Prawdziwymi odkrywcami zostają tylko ludzie z pasją. Ci, którzy chcą w życiu robić trochę więcej niż muszą. W sobotni poranek w autobusie szkolnym zgromadziło się 48 odkrywców. Wśród nich była cała klasa 3a gimnazjum, prawie cała 1a, kilkoro gimnazjalistów z 1b, 2a, 2b, a także członkowie szkolnego koła historycznego i plastycznego. Nie zabrakło przedstawicieli ze wszystkich klas Szkoły Podstawowej w Osiecku. Nie można zapomnieć o nauczycielach odkrywcach – paniach: Magdalenie Bartodziej, Katarzynie Dziermańskiej, Agnieszce Hys, Marcie Żach. W tak doborowym towarzystwie sześć godzin spędzonych w muzeum było naprawdę czystą przyjemnością.
O co chodzi z tymi Żydami? – bardzo edukacyjna wystawa
Ważnym elementem naszej wyprawy w poszukiwaniu utraconego dziedzictwa była lektura fragmentów książki „Pasierb nad Wisłą” Symchy Symchowicza oraz obejrzenie wystawy zdjęć Menachema Kipnisa, przedwojennego dziennikarza i publicysty oraz kantora. Na kartach książki i fotografiach zobaczyliśmy przedwojenny Otwock. Poznaliśmy blaski i cienie wspólnego sąsiedzkiego życia Żydów i chrześcijan. Odkryliśmy nasze regionalne, kulturowe korzenie.

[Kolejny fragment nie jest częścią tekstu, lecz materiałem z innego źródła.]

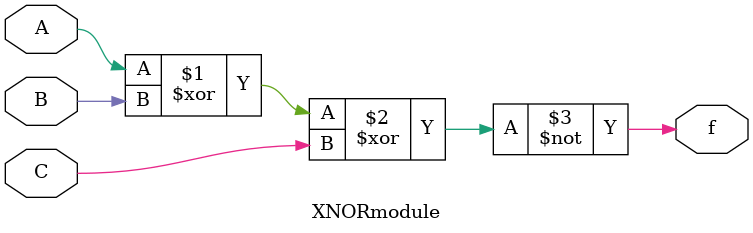
<source format=v>
`timescale 1ns / 1ps

module XNORmodule(A, B, C, f);
	input A, B, C;
	output f;
	xnor xnoreGate1(f, A, B, C);

endmodule

</source>
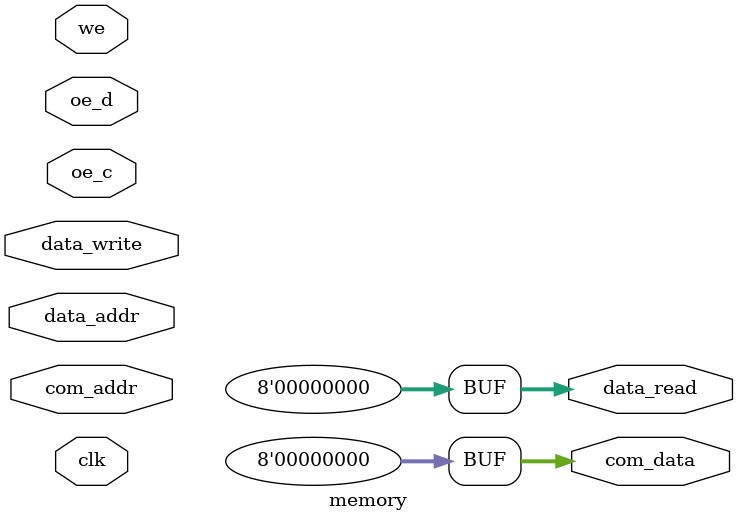
<source format=v>
`timescale 1ns/100ps
module memory (
               input oe_c,
               input oe_d,
               input clk,
               input we,
               input [0:ADDR_WIDTH-1] com_addr,
               input [0:ADDR_WIDTH-1] data_addr,
               output [0:DATA_WIDTH-1] com_data = 0,
               output [0:DATA_WIDTH-1] data_read = 0, 
               input [0:DATA_WIDTH-1] data_write
       );

parameter DATA_WIDTH = 8;
parameter ADDR_WIDTH = 10;
parameter MEM_SIZE = 1 << ADDR_WIDTH; // 1024x8

reg [0:DATA_WIDTH-1] mem [0:MEM_SIZE-1];

always @ (posedge clk & oe_c)
begin
        if (!we) 
        begin
#5                com_data <= mem[com_addr];
        end
end

always @ (posedge clk & oe_d)
begin
        if (we) 
        begin
#5                mem[data_addr] <= data_write;
$display("data write\n");
        end
        if (!we) 
        begin
#5                data_read <= mem[data_addr];
$display("data read\n");
        end
end

endmodule

</source>
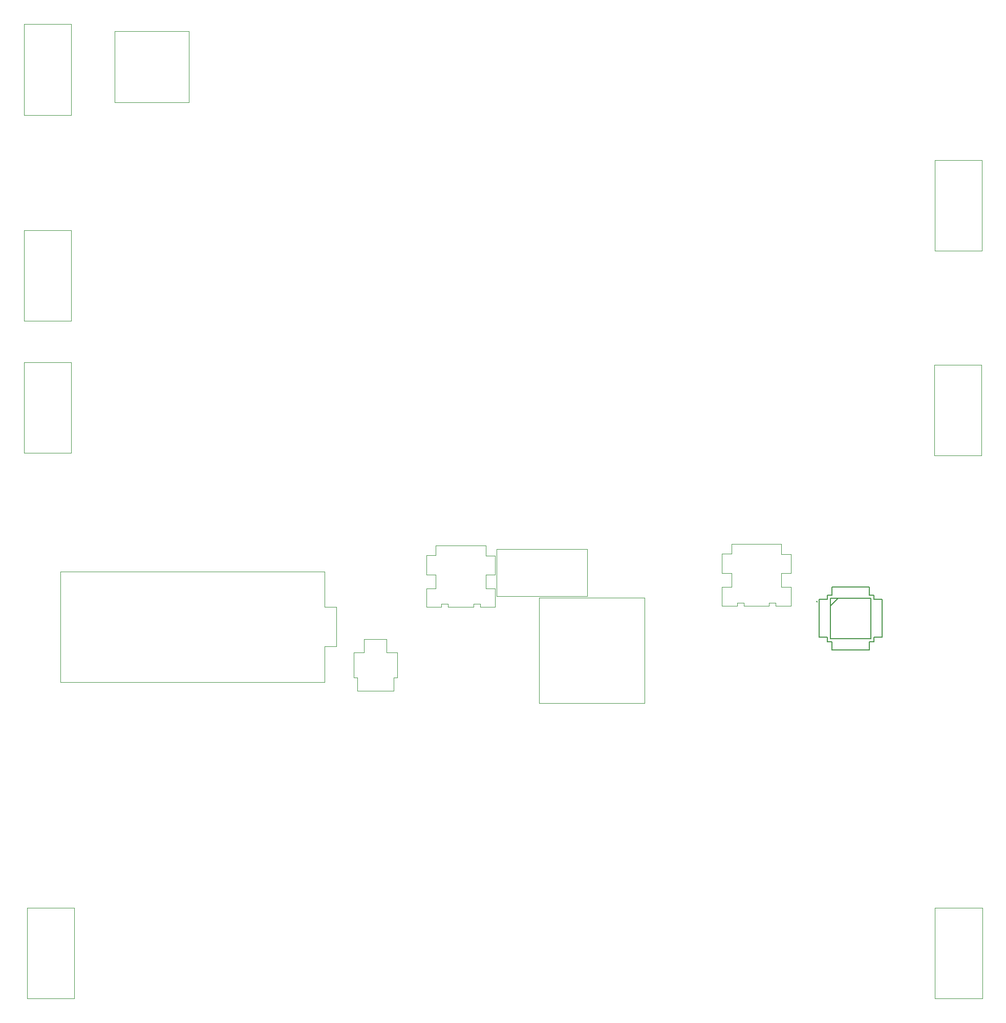
<source format=gbr>
%TF.GenerationSoftware,Altium Limited,Altium NEXUS,2.1.5 (53)*%
G04 Layer_Color=0*
%FSLAX44Y44*%
%MOMM*%
%TF.FileFunction,Other,Mechanical_16*%
%TF.Part,Single*%
G01*
G75*
%TA.AperFunction,NonConductor*%
%ADD76C,0.1524*%
%ADD145C,0.0500*%
D76*
X1316609Y812360D02*
G03*
X1316609Y812360I-762J0D01*
G01*
X1332992Y746252D02*
Y753623D01*
X1319586D02*
X1332992D01*
X1319586D02*
Y816097D01*
X1332992D01*
Y823468D01*
X1410208Y746252D02*
Y753623D01*
X1423614D01*
Y816097D01*
X1410208D02*
X1423614D01*
X1410208D02*
Y823468D01*
X1332992D02*
X1340363D01*
Y836874D01*
X1402837D01*
Y823468D02*
Y836874D01*
Y823468D02*
X1410208D01*
X1332992Y746252D02*
X1340363D01*
Y732846D02*
Y746252D01*
Y732846D02*
X1402837D01*
Y746252D01*
X1410208D01*
X1338016Y805744D02*
X1350716Y818444D01*
X1338016Y751276D02*
Y818444D01*
Y751276D02*
X1405184D01*
Y818444D01*
X1338016D02*
X1405184D01*
D145*
X64810Y679490D02*
Y862290D01*
X501610D01*
X64810Y679490D02*
X501610D01*
Y738690D01*
X520660D01*
Y803390D01*
X501610D02*
X520660D01*
X501610D02*
Y862290D01*
X936314Y821052D02*
Y899052D01*
X786314D02*
X936314D01*
X786314Y821052D02*
Y899052D01*
Y821052D02*
X936314D01*
X856510Y818620D02*
X1030710D01*
Y644420D02*
Y818620D01*
X856510Y644420D02*
X1030710D01*
X856510D02*
Y818620D01*
X767892Y834434D02*
X783892D01*
Y803434D02*
Y834434D01*
X758892Y803434D02*
X783892D01*
X758892D02*
Y808434D01*
X747792D02*
X758892D01*
X747792Y803434D02*
Y808434D01*
X705792Y803434D02*
X747792D01*
X705792D02*
Y808434D01*
X694692D02*
X705792D01*
X694692Y803434D02*
Y808434D01*
X669692Y803434D02*
X694692D01*
X669692D02*
Y834434D01*
X685692D01*
Y856934D01*
X669692D02*
X685692D01*
X669692D02*
Y889434D01*
X685692D01*
Y905434D01*
X767892D01*
Y888234D02*
Y905434D01*
Y888234D02*
X783892D01*
Y856934D02*
Y888234D01*
X767892Y856934D02*
X783892D01*
X767892Y834434D02*
Y856934D01*
X1511170Y155860D02*
Y305860D01*
X1589170D01*
Y155860D02*
Y305860D01*
X1511170Y155860D02*
X1589170D01*
X87760Y156140D02*
Y306140D01*
X9760Y156140D02*
X87760D01*
X9760D02*
Y306140D01*
X87760D01*
X82680Y1276560D02*
Y1426560D01*
X4680Y1276560D02*
X82680D01*
X4680D02*
Y1426560D01*
X82680D01*
X1510500Y1392840D02*
Y1542840D01*
X1588500D01*
Y1392840D02*
Y1542840D01*
X1510500Y1392840D02*
X1588500D01*
X1509900Y1054030D02*
Y1204030D01*
X1587900D01*
Y1054030D02*
Y1204030D01*
X1509900Y1054030D02*
X1587900D01*
X82680Y1617630D02*
Y1767630D01*
X4680Y1617630D02*
X82680D01*
X4680D02*
Y1767630D01*
X82680D01*
Y1058120D02*
Y1208120D01*
X4680Y1058120D02*
X82680D01*
X4680D02*
Y1208120D01*
X82680D01*
X154650Y1756510D02*
X277150D01*
X154650Y1638110D02*
X277150D01*
Y1756510D01*
X154650Y1638110D02*
Y1756510D01*
X549470Y686390D02*
X555470D01*
Y664790D02*
Y686390D01*
Y664790D02*
X615470D01*
Y686390D01*
X621470D01*
Y728390D01*
X603970D02*
X621470D01*
X603970D02*
Y749990D01*
X566970D02*
X603970D01*
X566970Y728390D02*
Y749990D01*
X549470Y728390D02*
X566970D01*
X549470Y686390D02*
Y728390D01*
X1256900Y836720D02*
X1272900D01*
Y805720D02*
Y836720D01*
X1247900Y805720D02*
X1272900D01*
X1247900D02*
Y810720D01*
X1236800D02*
X1247900D01*
X1236800Y805720D02*
Y810720D01*
X1194800Y805720D02*
X1236800D01*
X1194800D02*
Y810720D01*
X1183700D02*
X1194800D01*
X1183700Y805720D02*
Y810720D01*
X1158700Y805720D02*
X1183700D01*
X1158700D02*
Y836720D01*
X1174700D01*
Y859220D01*
X1158700D02*
X1174700D01*
X1158700D02*
Y891720D01*
X1174700D01*
Y907720D01*
X1256900D01*
Y890520D02*
Y907720D01*
Y890520D02*
X1272900D01*
Y859220D02*
Y890520D01*
X1256900Y859220D02*
X1272900D01*
X1256900Y836720D02*
Y859220D01*
%TF.MD5,bd9fdd972e684ce6e96df910e3936b71*%
M02*

</source>
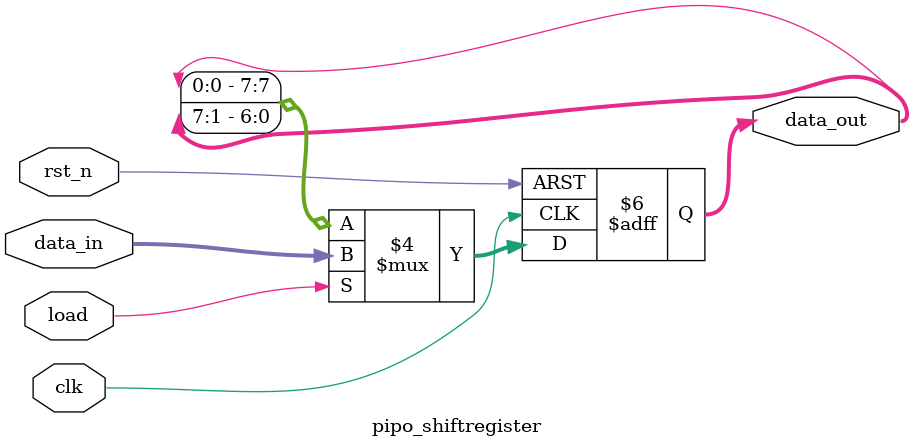
<source format=v>
module pipo_shiftregister #(
    parameter Width = 8
)(
    input clk, rst_n, load,
    input [Width-1:0] data_in,
    output [Width-1:0] data_out
);
    always @(posedge clk or negedge rst_n ) begin
        if(!rst_n) begin            // Reset State
            data_out <= 0;
        end
        else if(load) begin
            data_out <= data_in;
        end
        else begin
            data_out <= {data_out[0], data_out[Width-1:1]};
        end
    end
endmodule













</source>
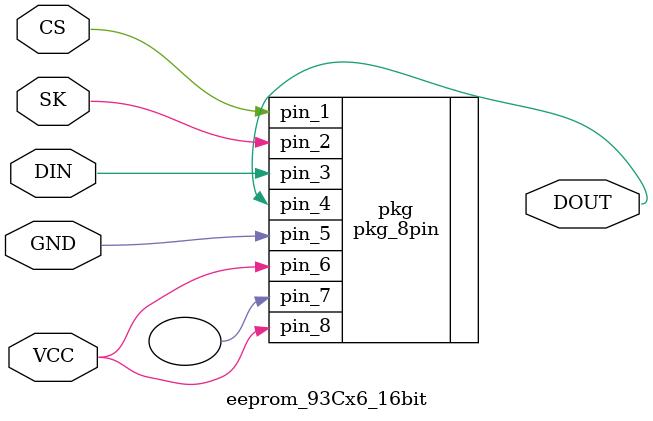
<source format=v>
module eeprom_93Cx6_16bit (GND, VCC, CS, SK, DIN, DOUT);

input GND, VCC;
input CS, SK, DIN;
output DOUT;

/* instantiate the package; the mapping of signals to pins is defined here */

pkg_8pin pkg   (.pin_1(CS),
		.pin_2(SK),
		.pin_3(DIN),
		.pin_4(DOUT),
		.pin_5(GND),
		.pin_6(VCC),	/* ORG input on some 93Cx6 variants */
		.pin_7(),	/* no connect */
		.pin_8(VCC)
	);

endmodule

</source>
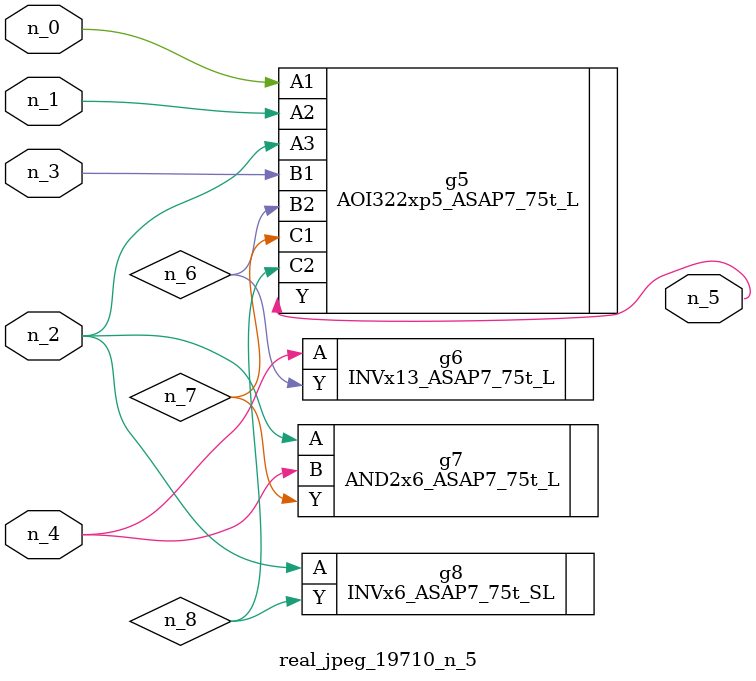
<source format=v>
module real_jpeg_19710_n_5 (n_4, n_0, n_1, n_2, n_3, n_5);

input n_4;
input n_0;
input n_1;
input n_2;
input n_3;

output n_5;

wire n_8;
wire n_6;
wire n_7;

AOI322xp5_ASAP7_75t_L g5 ( 
.A1(n_0),
.A2(n_1),
.A3(n_2),
.B1(n_3),
.B2(n_6),
.C1(n_7),
.C2(n_8),
.Y(n_5)
);

AND2x6_ASAP7_75t_L g7 ( 
.A(n_2),
.B(n_4),
.Y(n_7)
);

INVx6_ASAP7_75t_SL g8 ( 
.A(n_2),
.Y(n_8)
);

INVx13_ASAP7_75t_L g6 ( 
.A(n_4),
.Y(n_6)
);


endmodule
</source>
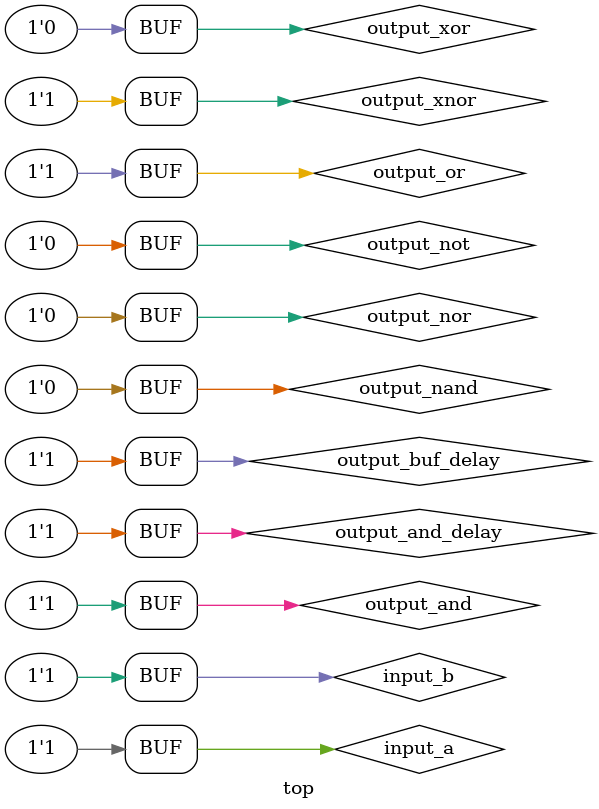
<source format=sv>
module top;
    reg input_a;
    reg input_b;

    wire output_and;
    wire output_and_delay;
    wire output_not;
    wire output_buf_delay;

    and (output_and, input_a, input_b);
    and #1 (output_and_delay, input_a, input_b);
    not (output_not, input_a);
    buf #2 foo_name (output_buf_delay, input_a);

    wire output_nand, output_or, output_nor, output_xor, output_xnor;
    nand (output_nand, input_a, input_b);
    or (output_or, input_a, input_b);
    nor (output_nor, input_a, input_b);
    xor (output_xor, input_a, input_b);
    xnor (output_xnor, input_a, input_b);

    initial repeat(2) begin
        $monitor("%3d ", $time,
            input_a, input_b,
            output_and, output_and_delay,
            output_not, output_buf_delay,
            output_nand, output_or, output_nor, output_xor, output_xnor);

        #1;
        #1; input_a = 1;
        #1; input_b = 0;
        #1; input_b = 1;
        #1;

        #1; input_a = 0;
        #1; input_b = 0;
        #1; input_a = 0;
        #1; input_b = 1;
        #1; input_a = 1;
        #1; input_b = 0;
        #1; input_a = 1;
        #1; input_b = 1;
        #1;
        #1;
        #1;
    end
endmodule

</source>
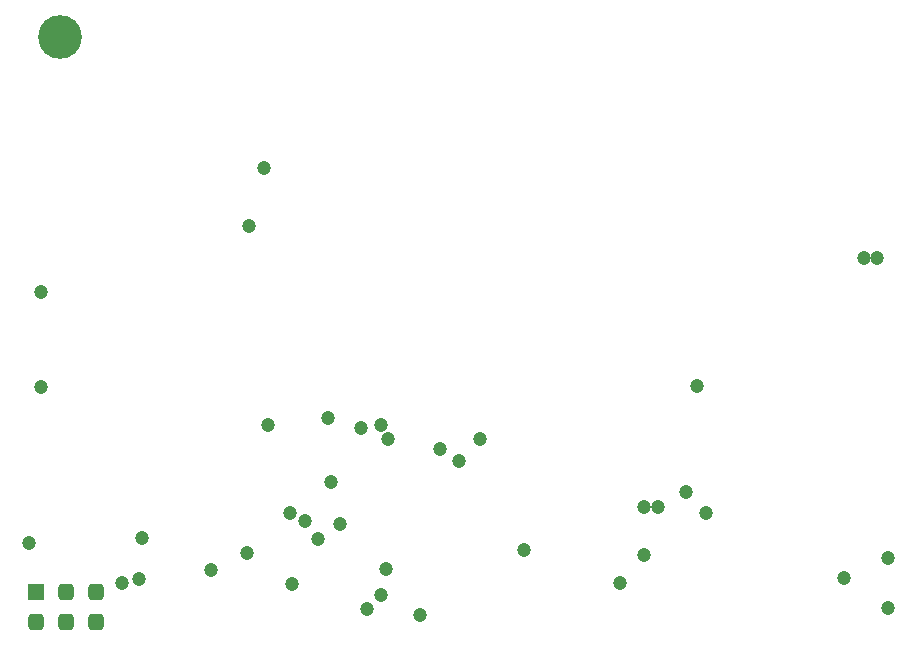
<source format=gbs>
%FSTAX25Y25*%
%MOIN*%
%SFA1B1*%

%IPPOS*%
%AMD58*
4,1,8,-0.011800,-0.027600,0.011800,-0.027600,0.027600,-0.011800,0.027600,0.011800,0.011800,0.027600,-0.011800,0.027600,-0.027600,0.011800,-0.027600,-0.011800,-0.011800,-0.027600,0.0*
1,1,0.031620,-0.011800,-0.011800*
1,1,0.031620,0.011800,-0.011800*
1,1,0.031620,0.011800,0.011800*
1,1,0.031620,-0.011800,0.011800*
%
%ADD57R,0.055240X0.055240*%
G04~CAMADD=58~8~0.0~0.0~552.4~552.4~158.1~0.0~15~0.0~0.0~0.0~0.0~0~0.0~0.0~0.0~0.0~0~0.0~0.0~0.0~180.0~552.0~552.0*
%ADD58D58*%
%ADD59C,0.047370*%
%ADD60C,0.145790*%
%LNvisitcardpcb-1*%
%LPD*%
G54D57*
X0007874Y0015748D03*
G54D58*
X0017874Y0015748D03*
X0027874D03*
X0007874Y0005748D03*
X0017874D03*
X0027874D03*
G54D59*
X007874Y0137795D03*
X0085039Y0071653D03*
X0093307Y0018504D03*
X0036614Y0018898D03*
X0066142Y0023228D03*
X0009449Y0084252D03*
Y0115748D03*
X0291732Y001063D03*
Y0027165D03*
X0042126Y0020079D03*
X0005502Y0032274D03*
X0078347Y002874D03*
X0097638Y003937D03*
X0202362Y0018898D03*
X0109055Y0038583D03*
X009252Y0042126D03*
X0105118Y0074016D03*
X0231102Y0042126D03*
X0116142Y0070472D03*
X022441Y0049213D03*
X0228346Y0084646D03*
X0106299Y0052362D03*
X0170472Y0029921D03*
X0125197Y0066929D03*
X0122834Y0071653D03*
X0155905Y0066929D03*
X0142519Y0063386D03*
X0277165Y0020472D03*
X0148819Y0059449D03*
X021063Y0028346D03*
X0101969Y0033465D03*
X011811Y0010236D03*
X0122835Y0014961D03*
X0083858Y0157087D03*
X0283755Y0127165D03*
X0288292D03*
X021063Y0044094D03*
X0215167D03*
X0124409Y0023622D03*
X0135827Y0008268D03*
X0043307Y0033858D03*
G54D60*
X0015748Y0200787D03*
M02*
</source>
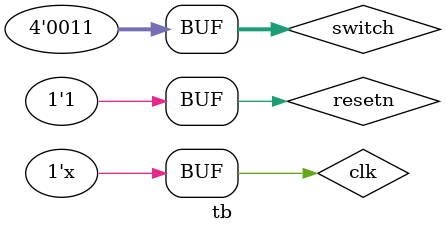
<source format=v>
module tb;
  reg         clk;
  reg         resetn;
  reg [3 : 0] switch;  //input

  initial begin
    #100;
    clk    = 1'b0;
    resetn = 1'b0;

    #500;
    resetn = 1'b1;
  end
  always #5 clk = ~clk;

  //set switch
  initial begin
    #100;
    switch = 4'hf;
    #500;
    #1;
    switch = 4'h8;  //~switch: 7
    #100;
    switch = 4'h9;  //~switch: 6
    #100;
    switch = 4'he;  //~switch: 1
    #100;
    switch = 4'h2;  //~switch: d
    #100;
    switch = 4'h0;  //~switch: f
    #100;
    switch = 4'b1011;  //~switch: 4
    #100;
    switch = 4'b0011;  //~switch: c
  end

  show_sw u_show_sw (
      .clk   (clk),
      .resetn(resetn),

      .switch(switch),  //input

      .num_csn(),  //new value   
      .num_a_g(),

      .led()  //previous value
  );
endmodule

</source>
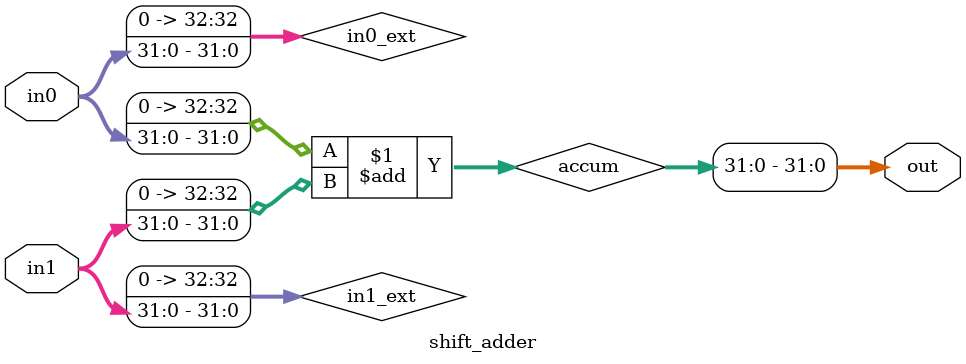
<source format=v>
`timescale 1ns / 1ps


module shift_adder #(
    parameter BW_INPUT0 = 32,
    parameter BW_INPUT1 = 32,
    parameter SIGNED0 = 0,
    parameter SIGNED1 = 0,
    parameter BW_OUT = 32,
    parameter SHIFT1 = 0,
    parameter IS_SUB = 0
) (
    input [BW_INPUT0-1:0] in0,
    input [BW_INPUT1-1:0] in1,
    output [BW_OUT-1:0] out
);

  localparam IN0_NEED_BITS = (SHIFT1 < 0) ? BW_INPUT0 - SHIFT1 : BW_INPUT0;
  localparam IN1_NEED_BITS = (SHIFT1 > 0) ? BW_INPUT1 + SHIFT1 : BW_INPUT1;
  localparam EXTRA_PAD = (SIGNED0 != SIGNED1) ? IS_SUB+1 : IS_SUB+0;
  localparam BW_ADD = (IN0_NEED_BITS > IN1_NEED_BITS) ? IN0_NEED_BITS + EXTRA_PAD + 1 : IN1_NEED_BITS + EXTRA_PAD + 1;
  localparam IN0_PAD_LEFT = (SHIFT1 < 0) ? BW_ADD - BW_INPUT0 + SHIFT1 : BW_ADD - BW_INPUT0;
  localparam IN0_PAD_RIGHT = (SHIFT1 < 0) ? -SHIFT1 : 0;
  localparam IN1_PAD_LEFT = (SHIFT1 > 0) ? BW_ADD - BW_INPUT1 - SHIFT1 : BW_ADD - BW_INPUT1;
  localparam IN1_PAD_RIGHT = (SHIFT1 > 0) ? SHIFT1 : 0;

  wire [BW_ADD-1:0] in0_ext;
  wire [BW_ADD-1:0] in1_ext;

  // verilator lint_off UNUSEDSIGNAL
  wire [BW_ADD-1:0] accum;
  // verilator lint_on UNUSEDSIGNAL

  generate
    if (SIGNED0 == 1) begin : in0_is_signed
      assign in0_ext = {{IN0_PAD_LEFT{in0[BW_INPUT0-1]}}, in0, {IN0_PAD_RIGHT{1'b0}}};
    end else begin : in0_is_unsigned
      assign in0_ext = {{IN0_PAD_LEFT{1'b0}}, in0, {IN0_PAD_RIGHT{1'b0}}};
    end
    if (SIGNED1 == 1) begin : in1_is_signed
      assign in1_ext = {{IN1_PAD_LEFT{in1[BW_INPUT1-1]}}, in1, {IN1_PAD_RIGHT{1'b0}}};
    end else begin : in1_is_unsigned
      assign in1_ext = {{IN1_PAD_LEFT{1'b0}}, in1, {IN1_PAD_RIGHT{1'b0}}};
    end
  endgenerate

  generate
    if (IS_SUB == 1) begin : is_sub
      assign accum = in0_ext - in1_ext;
    end else begin : is_add
      assign accum = in0_ext + in1_ext;
    end
  endgenerate
  assign out = accum[BW_OUT-1:0];

endmodule

</source>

Ratownicy utraconego dziedzictwa, czyli jak nie zmarnowaliśmy talentu
„Tych miasteczek nie ma już” – pisał Antoni Słonimski w jednym z wierszy mówiących o konsekwencjach Holokaustu. Wśród opustoszałych, osieroconych miejscowości wymieniał Karczew i Falenicę. Świadomi okrucieństwa II wojny i tego jak wielu mieszkańców z naszego regionu straciło w niej życie, robimy wszystko, co w naszej mocy, by ocalić pamięć, by nie utracić swojego lokalnego dziedzictwa. Tak też stało się 12 września 2015 roku w Muzeum Ziemi Otwockiej. Postanowiliśmy wykorzystać dany nam czas i talenty i przywrócić choć namiastkę dawnego przedwojennego wielokulturowego Otwocka. Najpierw, pod kierunkiem instruktora z Stowarzyszenie na Rzecz Promowania Tańców Izraelskich Yachad, przez godzinę tańczyliśmy, następnie pani Agata Szepe wprowadziła nas w tajniki wycinaki żydowskiej, na zakończenie przygotowaliśmy słodki placek z ziemniaków i spróbowaliśmy jak smakuje czulent.
Radosny smak wolności
Odkrywanie utraconego dziedzictwa, poznawanie historii naszych przodków, pomaga nam doceniać to, co mamy. Wielu z tych, którzy żyli w Otwocku, Osiecku, Karczewie w czasie II wojny, marzyło o spokojnej wolnej sobocie, w której można spotkać się z przyjaciółmi, nauczyć czegoś nowego, zjeść smakowite lody w cukierni, pobawić się beztrosko na placu zabaw. Ich marzenia stały się naszą rzeczywistością. Wolność ma również smak radości, warto się nim delektować.